> Problem 1
Repeat the forum thread on phase change and battery life word for word.

> Passage for review
Question Phase change to extend battery life ?

[FreeBee101]

I don't know if this is done or not, but could phase change packets be used in laptops to generate electricity with use and recharge the battery on use like a hybrid electric car does? Does anyone do this now or would it be possible?

 

[Aeacus]

could phase change packets be used in laptops to generate electricity with use

I don't quite follow what you're asking.

Phase change material (PCM) is used as a part of thermal management system in car batteries. It does not generate nor store electricity. It instead can store heat or cold, to keep the battery at nominal operating temperature, especially when battery is discharged and recharged.

> Recorded data
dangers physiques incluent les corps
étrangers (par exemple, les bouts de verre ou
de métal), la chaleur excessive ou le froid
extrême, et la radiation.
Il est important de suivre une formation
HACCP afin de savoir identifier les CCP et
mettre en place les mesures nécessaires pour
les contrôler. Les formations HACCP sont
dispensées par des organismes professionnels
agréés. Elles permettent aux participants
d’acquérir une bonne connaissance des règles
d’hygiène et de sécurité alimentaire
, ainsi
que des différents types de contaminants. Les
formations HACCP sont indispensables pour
...
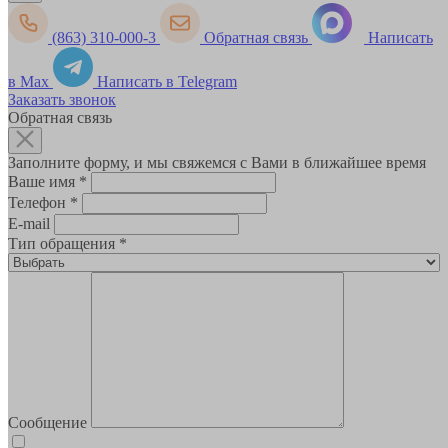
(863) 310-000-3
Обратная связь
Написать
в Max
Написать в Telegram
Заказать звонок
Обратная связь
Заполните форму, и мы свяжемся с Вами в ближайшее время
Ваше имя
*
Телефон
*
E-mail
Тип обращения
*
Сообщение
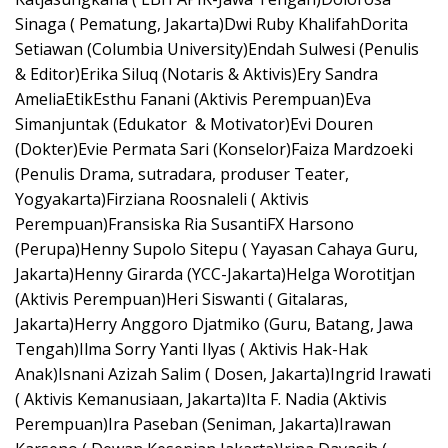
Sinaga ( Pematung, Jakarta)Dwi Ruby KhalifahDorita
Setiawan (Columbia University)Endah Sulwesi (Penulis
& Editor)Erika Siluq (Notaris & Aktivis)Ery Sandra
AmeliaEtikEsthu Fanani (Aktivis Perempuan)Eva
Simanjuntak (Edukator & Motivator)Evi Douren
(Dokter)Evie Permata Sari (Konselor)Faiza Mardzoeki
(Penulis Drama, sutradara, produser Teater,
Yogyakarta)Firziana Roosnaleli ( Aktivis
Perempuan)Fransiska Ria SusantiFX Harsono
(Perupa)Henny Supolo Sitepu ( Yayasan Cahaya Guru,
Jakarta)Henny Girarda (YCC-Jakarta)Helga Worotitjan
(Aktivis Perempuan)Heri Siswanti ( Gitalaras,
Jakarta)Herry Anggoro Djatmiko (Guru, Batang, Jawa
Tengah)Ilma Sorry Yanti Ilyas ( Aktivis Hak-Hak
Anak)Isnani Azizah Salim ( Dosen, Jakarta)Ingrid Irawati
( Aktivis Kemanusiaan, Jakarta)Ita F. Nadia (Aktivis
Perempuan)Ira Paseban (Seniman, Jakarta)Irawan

> Problem 2
In the rows, swap "chaleur excessive" for "chaleur intense" and give back everything from the line containing "dangers physiques incluent les corps" down to the line containing "formations HACCP sont indispensables pour", with nothing else changed.

> Answer section 1
Question Phase change to extend battery life ?

[FreeBee101]

I don't know if this is done or not, but could phase change packets be used in laptops to generate electricity with use and recharge the battery on use like a hybrid electric car does? Does anyone do this now or would it be possible?

 

[Aeacus]

could phase change packets be used in laptops to generate electricity with use

I don't quite follow what you're asking.

Phase change material (PCM) is used as a part of thermal management system in car batteries. It does not generate nor store electricity. It instead can store heat or cold, to keep the battery at nominal operating temperature, especially when battery is discharged and recharged.

> Answer section 2
dangers physiques incluent les corps
étrangers (par exemple, les bouts de verre ou
de métal), la chaleur intense ou le froid
extrême, et la radiation.
Il est important de suivre une formation
HACCP afin de savoir identifier les CCP et
mettre en place les mesures nécessaires pour
les contrôler. Les formations HACCP sont
dispensées par des organismes professionnels
agréés. Elles permettent aux participants
d’acquérir une bonne connaissance des règles
d’hygiène et de sécurité alimentaire
, ainsi
que des différents types de contaminants. Les
formations HACCP sont indispensables pour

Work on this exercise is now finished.